# EXERCISE GOAL
Each line of the listing that includes "linejoin" should be reported.

# INPUT
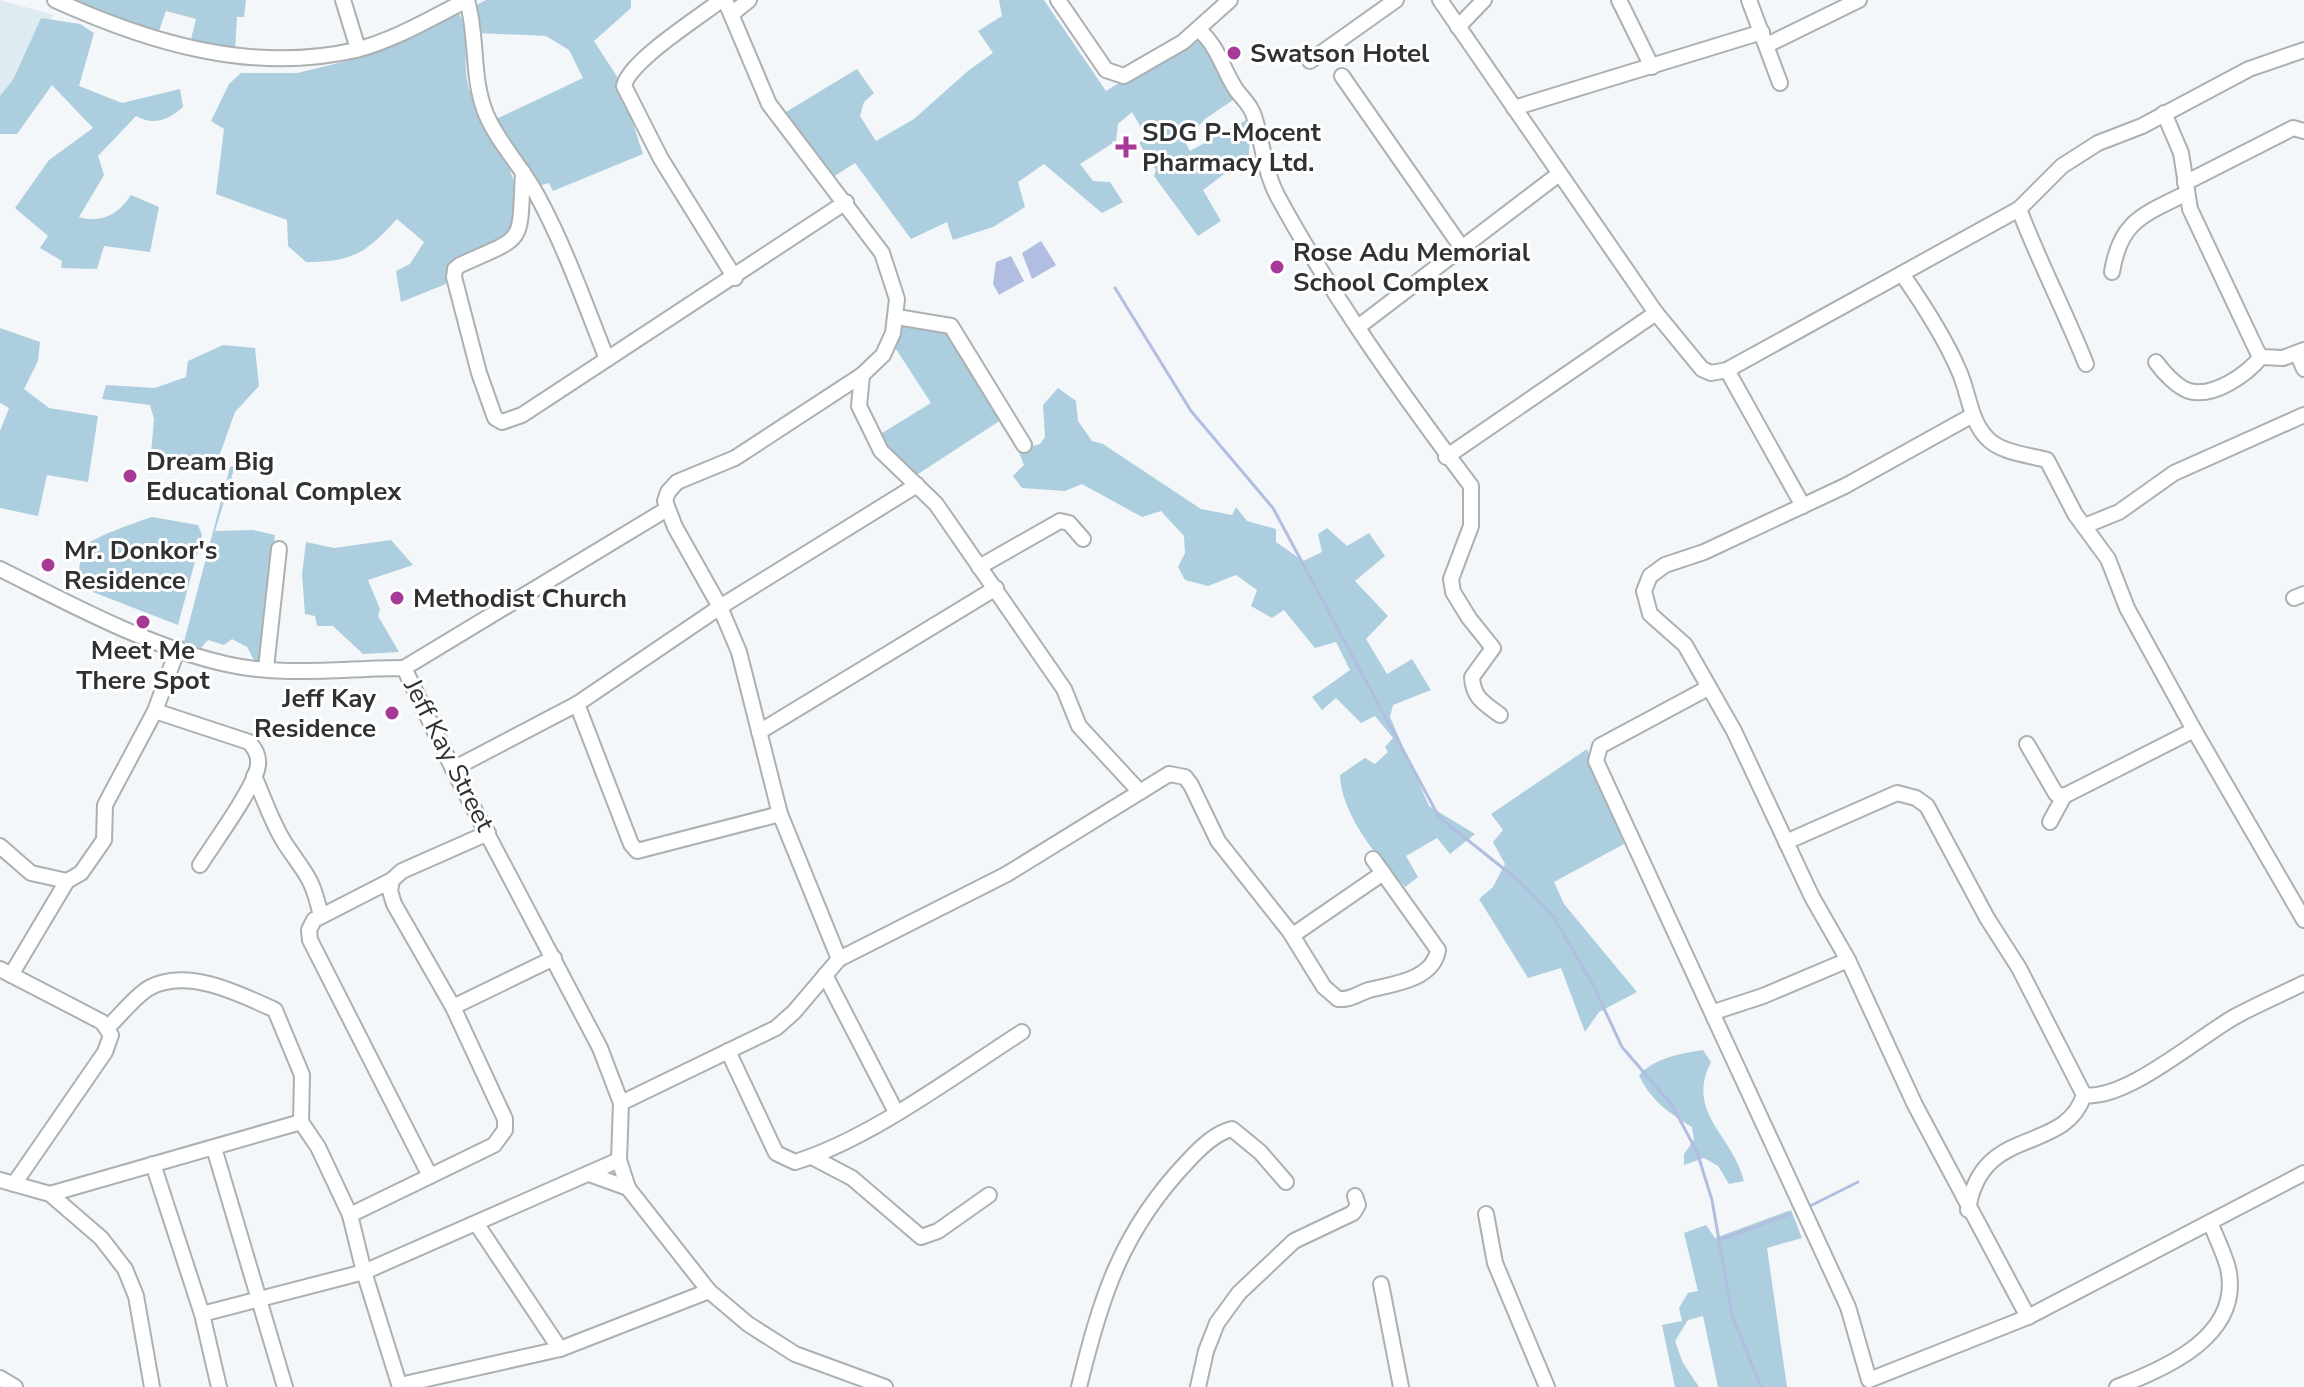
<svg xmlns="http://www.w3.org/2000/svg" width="2304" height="1387" viewBox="0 0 2304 1387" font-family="'Nunito Sans',sans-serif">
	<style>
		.built { fill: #deebf1 }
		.green { fill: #accede }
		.water { fill: #b1bde1 }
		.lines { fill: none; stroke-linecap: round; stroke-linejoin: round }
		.stream { stroke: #b1bde1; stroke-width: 3 }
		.minor-casing { stroke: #abb0b2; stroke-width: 18 }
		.minor { stroke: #fff; stroke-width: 14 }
		.poi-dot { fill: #a73997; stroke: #fff; stroke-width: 3 }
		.labels { text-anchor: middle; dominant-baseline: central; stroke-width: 6; stroke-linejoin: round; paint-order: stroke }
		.poi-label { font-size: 26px; font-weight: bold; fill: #303132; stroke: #fff; text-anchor: start }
		.street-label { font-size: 26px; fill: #303132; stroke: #fff }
	</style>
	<rect width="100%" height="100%" fill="#f3f7fa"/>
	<path class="built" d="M 0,0 L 54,15 L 0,106 Z"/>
	<g class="green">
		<path d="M 70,0 L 246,0 L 244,17 L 237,17 L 235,51 L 190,43 L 196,19 L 166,11 L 158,34 Z"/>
		<path d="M 486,0 L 631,0 L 631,8 L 594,41 L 618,78 L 643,154 L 553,191 L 549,183 L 538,186 L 494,120 L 583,78 L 569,50 L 546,36 L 478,33 L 471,8 Z"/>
		<path d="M 999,0 L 1044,0 L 1106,91 L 1198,34 L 1236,98 L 1205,119 L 1185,141 L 1190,151 L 1250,118 L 1249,155 L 1203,190 L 1221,221 L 1198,236 L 1154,176 L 1156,170 L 1139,143 L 1146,136 L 1132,112 L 1118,124 L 1116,141 L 1080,164 L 1093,181 L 1110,182 L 1123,202 L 1102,213 L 1044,164 L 1018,182 L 1025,207 L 993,227 L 953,240 L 947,222 L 911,239 L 855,163 L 830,179 L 781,115 L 857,69 L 874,93 L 864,102 L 860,116 L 876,141 L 914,119 L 969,70 L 993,53 L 978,31 L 1002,16 Z"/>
		<path d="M 459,13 C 470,37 463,56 467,80 C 479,140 536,168 510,237 L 447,268 L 446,284 L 401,302 L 396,271 L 410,264 L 424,242 L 397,219 C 366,253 353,262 306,262 L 288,246 L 287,220 L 216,194 L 224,129 L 211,121 L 229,84 L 241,73 L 297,73 L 347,61 Z"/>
		<path d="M 41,18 L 80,24 L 94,33 L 79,86 L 122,103 L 180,89 L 183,107 C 168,120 154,126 136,116 L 98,156 L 104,175 L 79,217 C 101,224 119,214 131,195 L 159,207 L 150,252 L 104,246 L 97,269 L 61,268 L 62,261 L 40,248 L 48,236 L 15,208 L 49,160 L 93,128 L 52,85 L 17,134 L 0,134 L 0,96 L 13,80 Z"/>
		<path d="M 904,322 L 944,328 L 1001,420 L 915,476 L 879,435 L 931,403 L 894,346 Z"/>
		<path d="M 0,328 L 40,342 L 38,361 L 24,389 L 49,408 L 98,416 L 88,482 L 47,475 L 38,516 L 0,508 L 0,431 L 9,408 L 0,403 Z"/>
		<path d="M 223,345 L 255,348 L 259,386 L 235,412 L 216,465 L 151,454 L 154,419 L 150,405 L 102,399 L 106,385 L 155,388 L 186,377 L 188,361 Z"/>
		<path d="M 1058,388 L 1076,401 L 1078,421 L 1092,441 L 1103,444 L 1201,509 L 1232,515 L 1236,507 L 1247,521 L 1276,529 L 1276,542 L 1303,561 L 1322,552 L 1318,534 L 1327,528 L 1347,546 L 1369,533 L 1385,556 L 1355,581 L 1388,616 L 1366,639 L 1387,674 L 1412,659 L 1431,690 L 1393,705 L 1390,717 L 1429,806 L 1475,834 L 1450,854 L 1437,838 L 1406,856 L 1418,877 L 1405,887 C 1378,859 1341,814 1340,775 L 1365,758 L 1375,764 L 1388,752 L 1385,747 L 1393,738 L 1375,716 L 1361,723 L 1336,698 L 1322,710 L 1312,697 L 1350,670 L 1336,642 L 1315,648 L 1284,610 L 1272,618 L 1251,606 L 1257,590 L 1236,575 L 1208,586 L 1185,580 L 1178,567 L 1185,553 L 1184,536 L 1161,511 L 1142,517 L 1082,484 L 1065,491 L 1022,488 L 1013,476 L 1024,465 L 1018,450 L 1040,444 L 1045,437 L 1043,405 Z"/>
		<path d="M 235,466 L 215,531 L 253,530 L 275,535 L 262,664 L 255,662 L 247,647 L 232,639 L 224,645 L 208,640 L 201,648 L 184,642 L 230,467 Z"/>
		<path d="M 152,517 L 198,525 L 202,535 L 178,625 L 77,586 C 79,574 79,559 84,548 C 88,538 138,522 152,517 Z"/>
		<path d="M 391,540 L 413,565 L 368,580 L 380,609 L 378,616 L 399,652 L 363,654 L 333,626 L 317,626 L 315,616 L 305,614 L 302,574 L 306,542 L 334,548 Z"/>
		<path d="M 1587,749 L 1624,844 L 1554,882 L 1564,904 L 1637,992 L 1599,1012 L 1585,1032 L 1561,968 L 1528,978 L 1479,899 L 1493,887 L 1505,864 L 1493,842 L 1503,830 L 1491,814 Z"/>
		<path d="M 1703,1050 L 1711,1062 C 1685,1113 1733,1135 1744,1181 L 1729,1184 L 1718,1166 L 1704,1158 L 1684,1165 L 1684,1154 L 1694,1140 L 1692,1127 C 1670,1114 1649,1099 1639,1075 C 1657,1057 1679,1054 1703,1050 Z"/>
		<path d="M 1791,1210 L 1802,1238 L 1767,1248 L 1787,1387 L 1718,1387 L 1703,1316 L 1688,1320 L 1675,1341 L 1683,1363 L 1699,1387 L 1675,1387 L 1662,1325 L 1682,1321 L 1679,1308 L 1688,1293 L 1698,1291 L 1684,1233 L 1706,1225 L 1715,1238 Z"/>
	</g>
	<g class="water">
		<path d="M 1041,241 L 1056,265 L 1032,279 L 1022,253 Z"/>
		<path d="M 1011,256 L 1024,281 L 999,295 L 993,284 L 996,262 Z"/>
	</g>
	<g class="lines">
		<g class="stream">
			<path d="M 1115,288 L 1191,411 L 1273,508 L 1439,817 L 1519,881 L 1553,916 L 1593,985 L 1622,1047 L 1672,1105 L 1697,1152 L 1712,1200 L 1732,1315 L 1761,1387"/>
			<path d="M 1808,1207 L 1858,1182"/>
			<path d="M 1722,1239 L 1790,1214"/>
		</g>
		<g class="minor-casing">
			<g id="minor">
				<path d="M 55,0 C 150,43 252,74 356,50 C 395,40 431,18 467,0"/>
				<path d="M 343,0 L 358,49"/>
				<path d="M 467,0 C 478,38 471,78 486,114 C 498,143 523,168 538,197 C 566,249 585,304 607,359"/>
				<path d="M 721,0 C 700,17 629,61 624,86 L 661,159 L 735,278"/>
				<path d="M 1058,0 L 1106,70 L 1124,76 L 1183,42 L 1230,0"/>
				<path d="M 1440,0 L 1656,313 L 1702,369 L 1711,373 L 1727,370 L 2019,209 L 2062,166 L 2098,143 L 2142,126 L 2249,69 L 2304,50"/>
				<path d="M 1619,0 L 1652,67"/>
				<path d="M 1749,0 L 1780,83"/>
				<path d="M 733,13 L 749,0"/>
				<path d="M 1458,27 L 1484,0"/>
				<path d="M 1199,30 C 1219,47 1223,71 1237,91 C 1244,100 1250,104 1254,116 C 1263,143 1264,171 1278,197 C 1333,298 1402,394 1471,486 L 1471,526 L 1451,579 L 1453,592 L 1469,618 L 1493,648 L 1472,677 C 1473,698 1484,703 1500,715"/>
				<path d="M 1767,45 L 1859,0"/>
				<path d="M 1310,61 L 1396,0"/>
				<path d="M 1342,76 L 1462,248"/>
				<path d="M 1514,108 L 1762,32"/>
				<path d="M 2164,113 L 2181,153 L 2190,209 L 2257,351 L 2261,357 L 2283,358 L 2304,350"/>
				<path d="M 523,172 C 519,246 527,235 460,265 L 455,269 L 454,277 L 479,373 L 495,418 L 502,422 L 522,415 L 846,202"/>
				<path d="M 2185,183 L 2293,128 L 2304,131"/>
				<path d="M 2019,209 C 2039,262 2065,311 2086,364"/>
				<path d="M 2112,272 C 2120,222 2142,215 2185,194"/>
				<path d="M 1902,274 C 1923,304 1944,336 1959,371 C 1969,393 1970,422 1988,439 C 2002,453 2029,455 2047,460 L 2075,514 L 2108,559 L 2127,608 L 2194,730 L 2304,920"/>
				<path d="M 897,317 L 951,326 L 1024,445"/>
				<path d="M 1358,327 L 1559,174"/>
				<path d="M 2297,353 L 2304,369"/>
				<path d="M 2156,362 C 2163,372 2177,387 2189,391 C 2214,398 2247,374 2261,357"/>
				<path d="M 1727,370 L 1803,506"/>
				<path d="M 862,375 L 859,406 L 881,451 L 936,504 L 1064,689 L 1079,726 L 1140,792"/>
				<path d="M 1973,415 L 1845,486 L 1704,552 L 1665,565 L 1650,576 L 1644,591 L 1650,614 L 1685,645 L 1734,731 L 1812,897 L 1848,960 L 1763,996 L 1717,1011 L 1714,1017 L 1848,1307 L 1869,1380 L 2028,1317 L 2304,1173"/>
				<path d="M 1446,457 L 1656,313"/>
				<path d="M 2087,525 L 2119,512 L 2174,473 L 2304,415"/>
				<path d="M 979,567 L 1060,521 L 1069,523 L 1083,539"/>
				<path d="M 0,569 C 72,605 147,646 226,664 C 282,677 347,668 404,668 L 453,769 L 600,1048 L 621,1103 L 619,1160 L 628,1188"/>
				<path d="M 2294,598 L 2304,594"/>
				<path d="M 266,668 L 279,549"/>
				<path d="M 404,668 L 667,509"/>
				<path d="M 1708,688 L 1600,746 L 1596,761 L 1714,1017"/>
				<path d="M 577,704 L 631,844 L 637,851 L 780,814"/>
				<path d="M 155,711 L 249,742 C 255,749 259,755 258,765 C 256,786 213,844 200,865"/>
				<path d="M 759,732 L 996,588"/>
				<path d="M 2027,744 L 2056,794 L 2064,796 L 2194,730"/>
				<path d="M 453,769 L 577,704 L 720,607 L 917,485"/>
				<path d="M 254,776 C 264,798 272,824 286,845 C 307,876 312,877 321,916"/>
				<path d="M 2050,822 L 2064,796"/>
				<path d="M 488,833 L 402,871 L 392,880 L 390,891 L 394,904 L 453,1007 L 554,958"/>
				<path d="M 1786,842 L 1897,793 L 1916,798 L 1927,806 L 1987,918 L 2019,968 L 2084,1095 C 2064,1156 1981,1123 1968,1210"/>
				<path d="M 0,846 L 31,873 L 67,881 L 81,873 L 104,840 L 105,805 L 155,711 L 178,648"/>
				<path d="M 392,880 L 314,920 L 309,930 L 310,940 L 430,1176"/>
				<path d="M 1293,935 L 1383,873"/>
				<path d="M 839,959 L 1007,874 L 1169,774 L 1185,777 L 1191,785 L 1218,841 L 1290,932 L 1324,987 L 1338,999 C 1351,1000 1357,994 1369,990 C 1393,984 1433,980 1438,950 L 1373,859"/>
				<path d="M 1848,960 L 1915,1105 L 2028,1317"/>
				<path d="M 0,969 L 102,1022 L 111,1035 L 105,1052 L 14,1184"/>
				<path d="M 11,975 L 67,881"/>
				<path d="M 825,975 L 896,1112"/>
				<path d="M 108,1027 C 121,1015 134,997 149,988 C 187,967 240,994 275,1010 L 302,1075 L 301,1122 L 318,1147 L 350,1215 L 364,1272 L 400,1387"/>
				<path d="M 728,1051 L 776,1153 L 795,1162 C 870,1139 955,1075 1022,1032"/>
				<path d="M 2084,1095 C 2126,1101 2198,1037 2236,1016 C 2258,1004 2282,994 2304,983"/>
				<path d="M 621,1103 L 776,1028 L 794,1012 L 839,959 L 780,814 L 739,652 L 720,607 L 675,527 L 665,501 L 668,492 L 677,482 L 735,458 L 862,375 L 883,355 L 893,333 L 897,299 L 882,253 L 769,104 L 725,0"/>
				<path d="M 214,1148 L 285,1387"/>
				<path d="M 812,1157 L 852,1178 L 921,1237 L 938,1231 L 989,1195"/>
				<path d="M 153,1164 L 202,1314 L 219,1387"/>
				<path d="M 589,1174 L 628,1188 L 709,1291 L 748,1324 L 795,1354 L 885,1387"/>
				<path d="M 0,1180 L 50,1194 L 101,1238 L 125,1269 L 136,1296 L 152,1387"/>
				<path d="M 50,1194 L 301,1122"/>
				<path d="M 1486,1214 L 1495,1263 L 1547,1387"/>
				<path d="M 350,1215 L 494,1145 L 505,1130 L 505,1119 L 453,1007"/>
				<path d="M 1381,1284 L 1401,1387"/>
				<path d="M 202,1314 L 364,1272 L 619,1160"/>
				<path d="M 560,1349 L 709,1291"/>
				<path d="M 0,1378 L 15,1387"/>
				<path d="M 400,1385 L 560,1349 L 476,1223"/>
				<path d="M 1079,1387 C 1101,1296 1122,1230 1188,1161 C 1200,1148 1215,1133 1232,1129 L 1260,1152 L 1286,1182"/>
				<path d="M 1198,1387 L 1206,1351 L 1217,1323 L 1239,1293 L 1294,1241 L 1353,1213 L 1358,1205 L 1355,1196"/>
				<path d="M 2117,1387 C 2167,1368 2243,1335 2228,1268 C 2224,1253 2216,1237 2210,1222"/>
			</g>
		</g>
		<use href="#minor" class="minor"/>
	</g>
	<g class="poi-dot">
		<circle cx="1234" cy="53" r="8"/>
		<path d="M1122 135h8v8h8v8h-8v8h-8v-8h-8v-8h8z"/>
		<circle cx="1277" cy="267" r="8"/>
		<circle cx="130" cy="476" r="8"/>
		<circle cx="48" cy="565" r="8"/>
		<circle cx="397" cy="598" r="8"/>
		<circle cx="143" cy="622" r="8"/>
		<circle cx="392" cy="713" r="8"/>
	</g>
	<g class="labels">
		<g class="poi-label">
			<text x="1250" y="53">Swatson Hotel</text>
			<text x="1142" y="132">SDG P-Mocent<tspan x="1142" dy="30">Pharmacy Ltd.</tspan></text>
			<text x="1293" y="252">Rose Adu Memorial<tspan x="1293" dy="30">School Complex</tspan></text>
			<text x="146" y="461">Dream Big<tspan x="146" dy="30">Educational Complex</tspan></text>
			<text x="64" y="550">Mr. Donkor's<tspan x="64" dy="30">Residence</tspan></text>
			<text x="413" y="598">Methodist Church</text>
			<text x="143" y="650" text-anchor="middle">Meet Me<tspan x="143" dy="30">There Spot</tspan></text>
			<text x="376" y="698" text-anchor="end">Jeff Kay<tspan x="376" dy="30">Residence</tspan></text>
		</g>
		<g class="street-label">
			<text transform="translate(449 755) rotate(63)">Jeff Kay Street</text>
		</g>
	</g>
</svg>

# SOLUTION FOR THIS EXERCISE
		.lines { fill: none; stroke-linecap: round; stroke-linejoin: round }
		.labels { text-anchor: middle; dominant-baseline: central; stroke-width: 6; stroke-linejoin: round; paint-order: stroke }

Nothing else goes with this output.